## Page text
= Beginning of Section =
Pursuing a career in science is risky and getting an academic job is hard. After a two-year funded post-doc, I didn’t have a job for one year and I worked hard to get more publications. Jonathan Haidt was in a similar situation. He didn’t get an academic job after his first post-doc and was lucky to get a second post-doc,but he needed more publications.

He was interested in the link between feelings of disgust and moral judgments. A common way to demonstrate causality in experimental social psychology is to use an incidental manipulation of the cause (disgust) and to show that the manipulation has an effect on a measure of the effect (moral judgments).

“I was looking for carry-over effects of disgust”

In the chapter, JH tells readers about the moral dilemma when he collected data and the data analysis showed the predicted pattern, but it was not statistically significant. This means the evidence was not strong enough to be publishable. He carefully looked at the data and saw several outliers. He came up with various reasons to exclude some. Many researchers have been in the same situation, but few have told their story in a book.

I knew I was doing this post hoc, and that it was wrong to do so. But I was so confident that the effect was real, and I had defensible justifications! I made a deal with myself: I would go ahead and write up the manuscript now, without the outliers, and while it was under review I would collect more data, which would allow me to get the result cleanly, including all outliers.
= End of Section =
## Using the information
[1] According to the passage on Jonathan Haidt's disgust research, what link was he interested in?
[2] Carry on the passage on Jonathan Haidt's disgust research, starting right after its final sentence.
The listing after this text was taken from a separate source.

## Entries shown
= Beginning of Section =
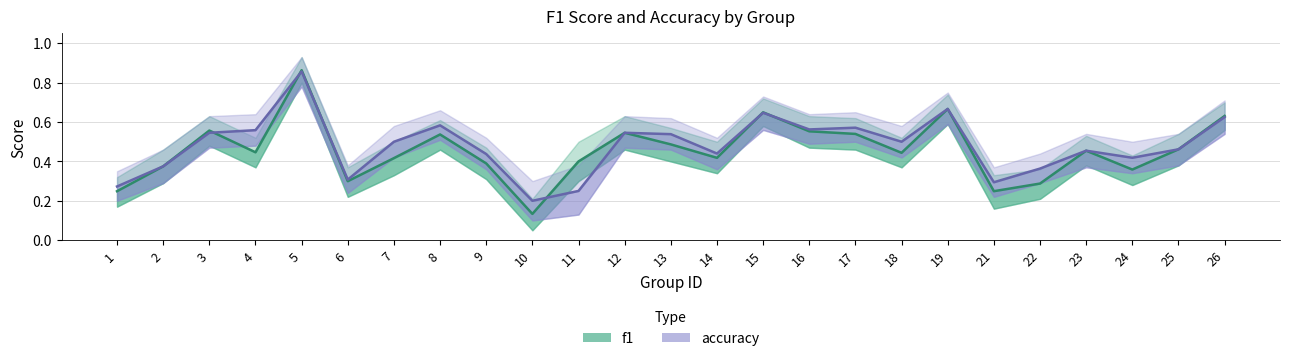

What is the sum of the f1 values at 15 and 18?

1.1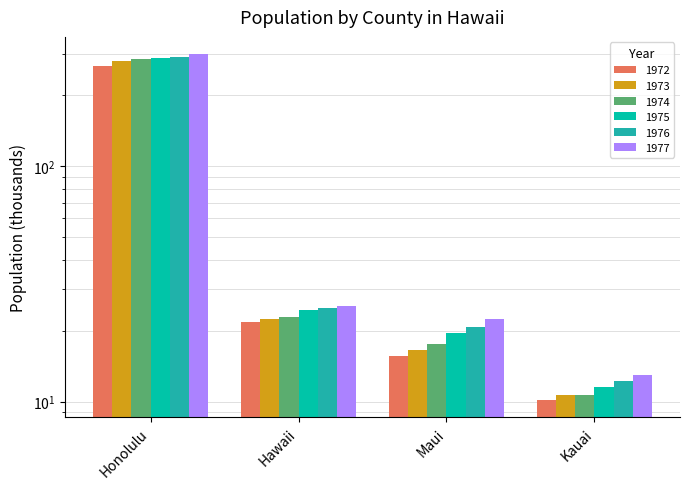

What is the difference between the highest and lowest values at Maui?

6.7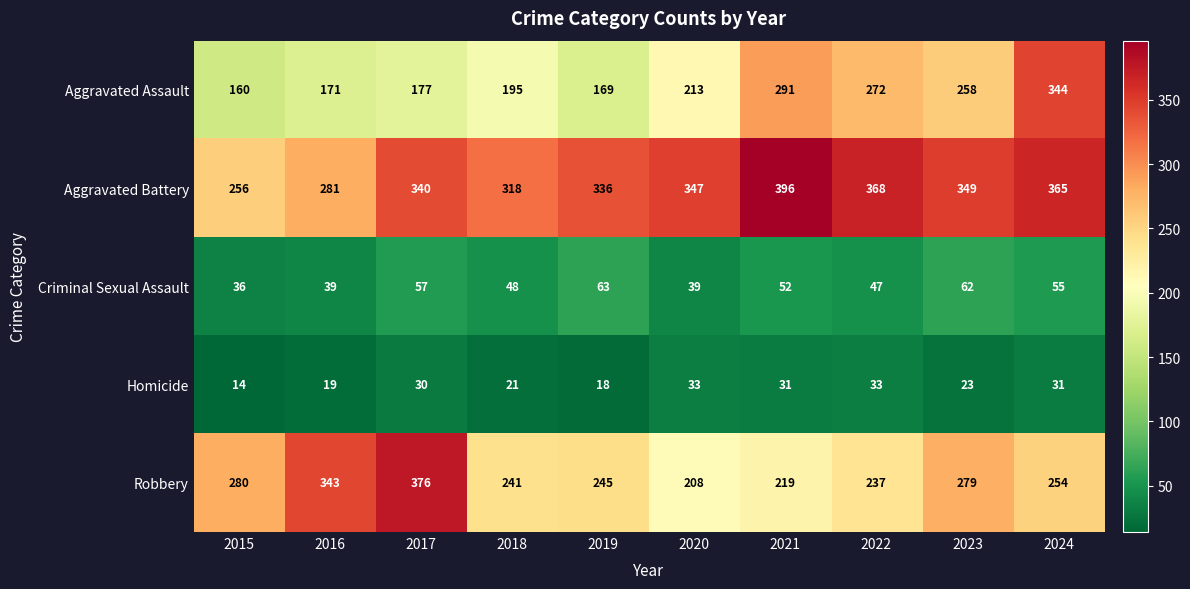

At which label does Aggravated Battery reach its peak?

2021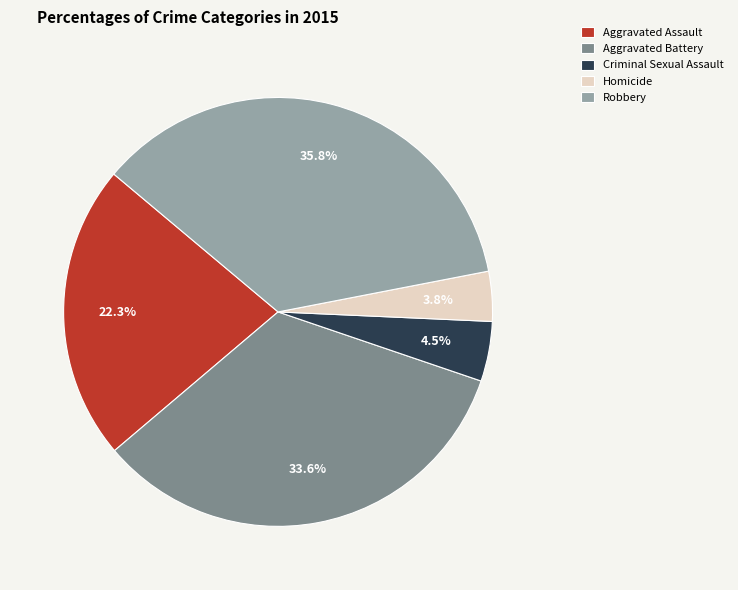

True or false: Aggravated Battery accounts for 39% of the total.

False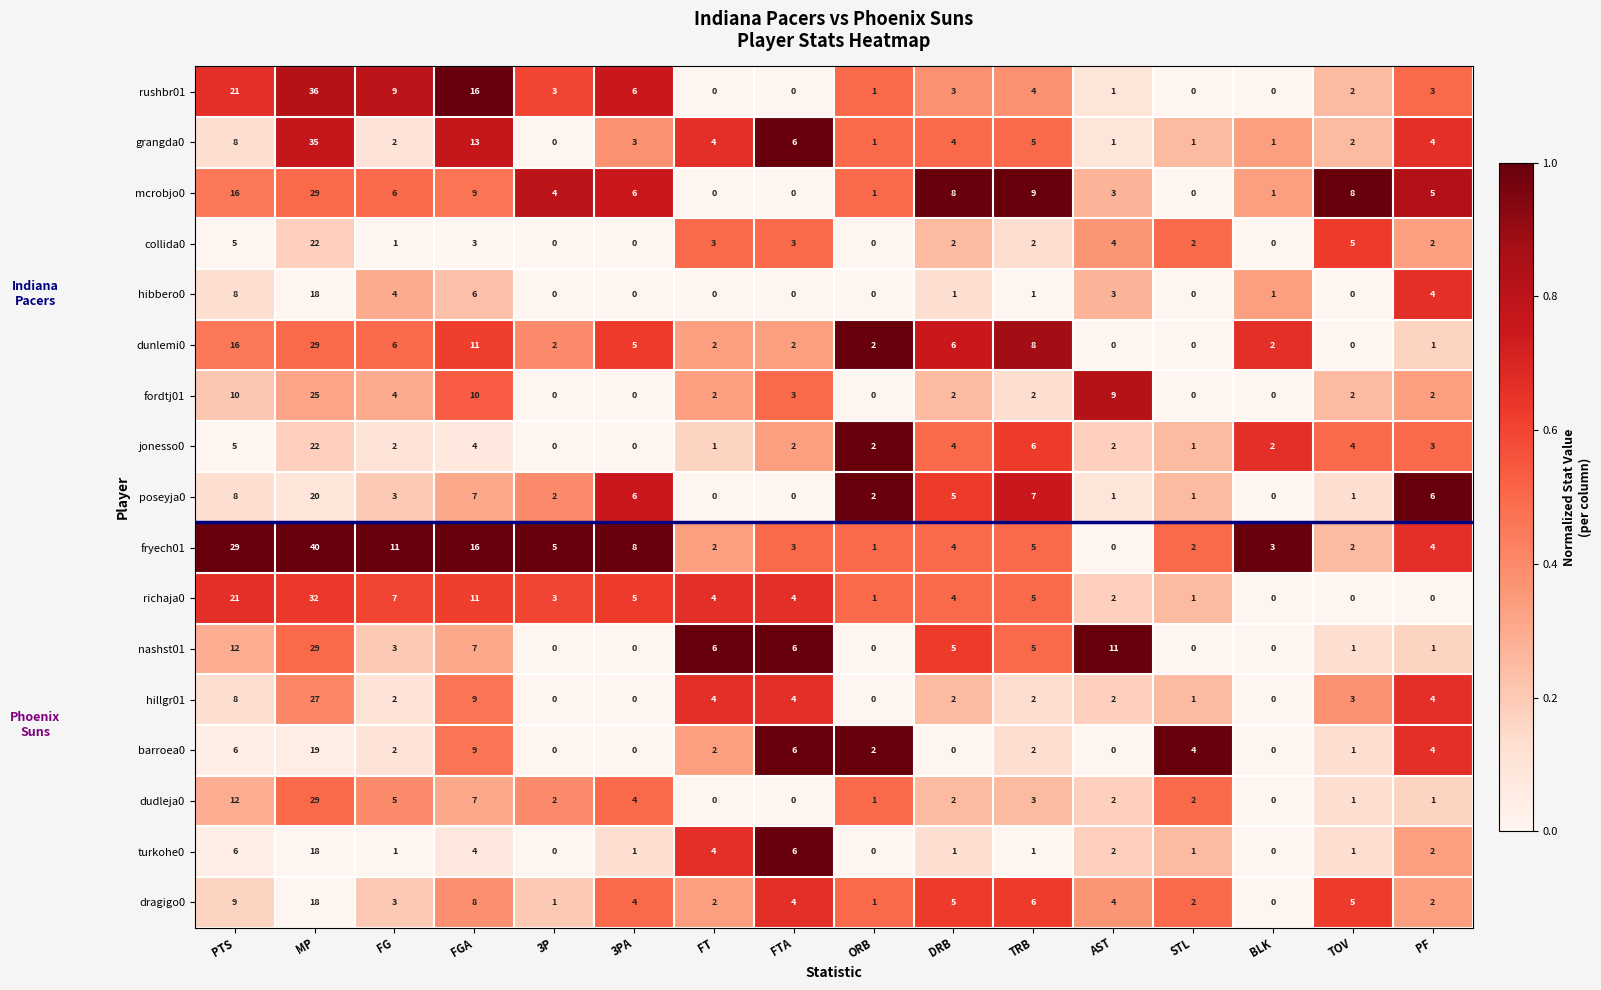

At which label does nashst01 first exceed 5?

PTS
= End of Section =
## Response list
[1] He was interested in the link between feelings of disgust and moral judgments.

[2]
This account contradicts various assertions by psychological scientists that they did not know better or that questionable research practices just happen without intent. JH story is much more plausible. He needed publications to get a job. He had a promising dataset and all he was doing was eliminating a few outliers to bet an arbitrary criterion of statistical significance. So what, if the p-value was .11 with the three cases included. The difference between p = .04 and p = .11 is not statistically significant. Plus, he was not going to rely on these results. He would collect more data. Surely, there was a good reason to bend the rules slightly or as Sternberg (2015) calls it going a couple of miles over the speed limit. Everybody does it. JH realized that his behavior was unethical, it just was not significantly unethical (Sternberg, 2015).

Decide That the Ethical Dimension Is Significant. If one observes a driver going one mile per hour over the speed limit on a highway, one is unlikely to become perturbed about the unethical behavior of the driver, especially if the driver is oneself.” (Sternberg, 2015).

So what if JH was speeding a little bit to get an academic job. He wasn’t driving 80 miles in front of an elementary school like Diedrik Stapel, who just made up data. But that is not how this chapter ends. JH tells us that he never published the results of this study.

Fortunately, I ended up recruiting more participants before finishing the manuscript, and the new data showed no trend whatsoever. So I dropped the whole study and felt an enormous sense of relief. I also felt a mix of horror and shame that I had so blatantly massaged my data to make it comply with my hopes.

What vexes me about this story is that Jonathan Haidt is known for his work on morality and disgust and published a highly cited (> 2,000 citations in WebofScience) article that suggested disgust does influence moral judgments.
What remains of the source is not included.